Comment concilier liberté et coexistence ?
Concrètement, imaginons une ville où le terrain, à l’inverse de la situation actuelle, serait « constructible par défaut », l’inconstructibilité devant résulter d’une décision explicite. Comment pourrait fonctionner une ville gérée suivant ces principes et un droit de philosophie libérale dont j’ai esquissé les grandes lignes plus haut ?
Naturellement, les idées qui suivent ne sont que quelques unes parmi d’autres, le champ des possibles étant assez large.
Conséquences économiques: un retour du prix du logement à sa norme historique, et la fin des bulles de prix
Une telle situation changerait radicalement l’économie du marché du logement. J’ai largement développé dans mon livre et dans plusieurs articles les mécanismes qui transforment la nature du marché du terrain constructible en fonction de la réglementation. Pour ne pas tout réécrire, je résume l’essentiel: pour qu’une bulle immobilière se forme, il faut à la fois des facteurs solvabilisant la demande, comme un crédit très bon marché, et des facteurs empêchant l’offre de s’adapter, et l’étranglement foncier est en général le premier de ces facteurs.
Le prix du crédit et le revenu des ménages vont déterminer ce que les acheteurs peuvent payer. La différence entre ce qu’ils peuvent payer et ce qu’ils vont payer est appelée « surplus consommateur » (notion introduite par Emile Dupuit en 1844, encore un économiste français méconnu…).

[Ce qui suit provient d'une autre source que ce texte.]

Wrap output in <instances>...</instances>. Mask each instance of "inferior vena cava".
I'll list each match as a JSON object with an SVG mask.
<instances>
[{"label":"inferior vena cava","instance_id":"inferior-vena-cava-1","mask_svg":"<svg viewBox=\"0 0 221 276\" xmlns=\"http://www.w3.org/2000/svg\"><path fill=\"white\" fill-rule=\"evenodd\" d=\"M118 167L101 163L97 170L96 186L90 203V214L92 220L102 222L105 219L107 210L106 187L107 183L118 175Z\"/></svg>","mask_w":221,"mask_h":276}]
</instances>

En situation de liberté importante de la construction, synonyme d’excès de disponibilité de terrain par rapport à la demande, aucun lotisseur ne peut se permettre d’être trop gourmand, la concurrence est réelle: le « surplus consommateur » est important, et le prix du terrain prêt à construire sera égal au prix du terrain agricole plus le prix de revient de la viabilisation (réseaux, adductions, voies d’accès, etc. environ 15 à 20€/m2 en France en 2008) plus une marge assez faible fonction surtout de la pertinence du choix de l’emplacement par le bâtisseur.
Au contraire, si la demande est supérieure à l’offre, vu qu’on ne peut se passer de logement (c’est un produit que l’on dit « peu substituable », le mobil home et la tente quechua n’étant que des substituts de fortune…), alors les acheteurs vont aller jusqu’au bout de leur capacité de paiement: il y a captation du surplus consommateur potentiel par les offreurs. Et plus l’offre est étranglée, plus le prix des logements s’alignera sur la capacité de paiement des plus riches.
Dans cette configuration, la différence de prix entre un terrain « légalement constructible », un terrain « peut être légalement constructible dans le futur », et « sans doute jamais constructible », devient énorme. Je montre dans mon livre qu’un espoir de doublement du prix de sortie du logement aboutit à une multiplication par environ 5 des prix des terrains sous-jacents. C’est presque ce que les statistiques ont enregistré entre 1997 et 2007 : multiplication par 2,4 du prix médian des logements contre augmentation de 592% (multiplication par presque 7) des terrains.
Liberté, étalement urbain et mitage
Imaginons donc que tout terrain soit constructible par défaut, ou plus précisément « libre d’affectation », le propriétaire étant a priori libre de construire, d’y entretenir une forêt, ou de planter de la vigne (la liberté agricole n’existe pas non plus en France, mais c’est un autre débat). Cela voudrait-il dire que n’importe qui se dépêcherait de construire n’importe quoi n’importe où ? C’est peu probable, à condition que l’intégralité des coûts liés à l’installation d’un logement neuf soient supportés par son propriétaire: S’il faut tirer 300 mètres de routes, de lignes électriques, d’adduction d’eau potable, et de canalisations de refoulement d’eaux usées, avec la pompe qui va avec, c’est à celui qui s’installe au milieu de nulle part d’en assumer à la fois les contraintes techniques de faisabilité et les frais.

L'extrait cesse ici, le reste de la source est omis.